Tock reservations are required.
Search the calendar for events.
Admission, lectures, concerts, tours, receptions, gallery talks and special events are always free. The museum closes quarterly to change exhibits. Always call first before heading over.
DePaul Art Museum (DPAM)is located in a $7.8m 15,000 square foot building opened in 2011 on the university’s Lincoln Park campus.
It serves as a focal point for teaching and discussion through visual arts and material culture. The museum offers a wide variety of special exhibitions in all media throughout the year from distant continents to Chicago’s own backyard.
Exhibits:
Learned Objects Studio Works by William Estrada, Regin Igloria, Nicole Marroquin, and Rochele Royster September 9, 2021 – February 13, 2022
Stockyard Institute 25 Years of Art and Radical Pedagogy September 9, 2021 – February 13, 2022
Remaking the Exceptional Tea, Torture, & Reparations | Chicago to Guantánamo March 10–August 7, 2022
Solo(s): Krista Franklin September 8, 2022–February 19, 2023
A Natural Turn: María Berrío, Joiri Minaya, Rosana Paulino, and Kelly Sinnapah Mary September 8, 2022–February 19, 2023
About DePaul Art Museum
Mission
DePaul Art Museum extends the University’s commitments to excellence, diversity and social concerns through educational exhibitions, collections, and programming that provide fresh perspectives on art and culture from distant continents to Chicago’s own backyard.

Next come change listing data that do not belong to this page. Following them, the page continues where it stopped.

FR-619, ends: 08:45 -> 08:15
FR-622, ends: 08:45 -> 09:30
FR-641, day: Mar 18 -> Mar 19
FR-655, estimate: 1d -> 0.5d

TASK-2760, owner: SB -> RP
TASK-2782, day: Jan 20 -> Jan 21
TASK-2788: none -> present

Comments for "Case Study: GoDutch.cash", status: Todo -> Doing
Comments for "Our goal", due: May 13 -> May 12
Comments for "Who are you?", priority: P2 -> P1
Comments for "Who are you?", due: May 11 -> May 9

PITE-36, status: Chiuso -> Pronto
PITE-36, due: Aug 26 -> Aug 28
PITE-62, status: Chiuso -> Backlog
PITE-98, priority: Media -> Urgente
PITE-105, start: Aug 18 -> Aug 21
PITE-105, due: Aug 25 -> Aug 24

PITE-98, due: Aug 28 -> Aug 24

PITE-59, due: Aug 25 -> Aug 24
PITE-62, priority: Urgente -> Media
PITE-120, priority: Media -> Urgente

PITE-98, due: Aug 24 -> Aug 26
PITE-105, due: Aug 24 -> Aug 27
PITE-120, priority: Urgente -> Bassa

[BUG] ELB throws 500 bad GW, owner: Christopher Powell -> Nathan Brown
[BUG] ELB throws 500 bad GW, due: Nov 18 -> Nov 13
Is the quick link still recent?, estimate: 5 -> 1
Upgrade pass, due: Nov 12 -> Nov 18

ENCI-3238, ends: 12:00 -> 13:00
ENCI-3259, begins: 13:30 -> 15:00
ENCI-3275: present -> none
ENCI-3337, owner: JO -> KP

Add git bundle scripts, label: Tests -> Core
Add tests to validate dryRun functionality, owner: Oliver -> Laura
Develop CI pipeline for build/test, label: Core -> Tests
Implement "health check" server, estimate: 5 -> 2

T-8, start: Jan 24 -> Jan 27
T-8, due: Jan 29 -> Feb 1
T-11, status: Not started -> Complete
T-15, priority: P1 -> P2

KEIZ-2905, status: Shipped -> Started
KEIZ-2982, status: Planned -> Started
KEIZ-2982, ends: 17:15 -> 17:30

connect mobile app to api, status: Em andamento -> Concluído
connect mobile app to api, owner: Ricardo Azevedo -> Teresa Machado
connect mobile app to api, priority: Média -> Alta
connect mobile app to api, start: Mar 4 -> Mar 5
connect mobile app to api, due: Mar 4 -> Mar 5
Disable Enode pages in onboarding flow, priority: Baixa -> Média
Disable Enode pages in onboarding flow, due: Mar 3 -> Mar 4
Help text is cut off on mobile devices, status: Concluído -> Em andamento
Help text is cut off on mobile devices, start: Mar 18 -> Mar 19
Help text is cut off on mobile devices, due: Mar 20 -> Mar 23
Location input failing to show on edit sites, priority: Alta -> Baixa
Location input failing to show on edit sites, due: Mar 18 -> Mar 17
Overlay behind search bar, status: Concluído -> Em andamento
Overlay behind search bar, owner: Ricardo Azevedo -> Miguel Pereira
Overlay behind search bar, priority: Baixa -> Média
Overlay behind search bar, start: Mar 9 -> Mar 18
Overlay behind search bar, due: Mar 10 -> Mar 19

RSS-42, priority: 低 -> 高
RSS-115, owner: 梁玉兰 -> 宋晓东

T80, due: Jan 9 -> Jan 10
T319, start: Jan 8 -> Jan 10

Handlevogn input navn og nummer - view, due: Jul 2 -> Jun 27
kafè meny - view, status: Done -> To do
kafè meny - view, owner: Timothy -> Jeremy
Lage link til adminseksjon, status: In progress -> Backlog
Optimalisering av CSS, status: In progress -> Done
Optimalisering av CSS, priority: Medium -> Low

DePaul Art Museum is a 15,000-square-foot building on the university’s Lincoln Park campus. Staffed by museum professionals, it serves as a focal point for teaching and discussion through visual arts and material culture. It supports the educational mission of the university through its collections, exhibitions, programs, and events, which allow both students and members of the wider community to explore broadly the visual representation of ideas over time and space. Its collections and programs are diverse, but strongly represent art of the Chicago area. Many of its projects are historical or thematic in focus, but the gallery has a commitment to showing contemporary art as a means of exploring aspects of our own culture.
Exhibitions
The museum offers a wide variety of special exhibitions in all media throughout the year, from thematic and historical exhibitions to works by contemporary artists. Recent presentations include paintings, sculpture, printmaking and installation by contemporary Iraqi artists; early twentieth-century photographs by Eugene Atget and Berenice Abbott, and old master prints by such artists as Dürer, Cranach, Rembrandt and Goya. Lectures, concerts, and special events provide additional perspectives.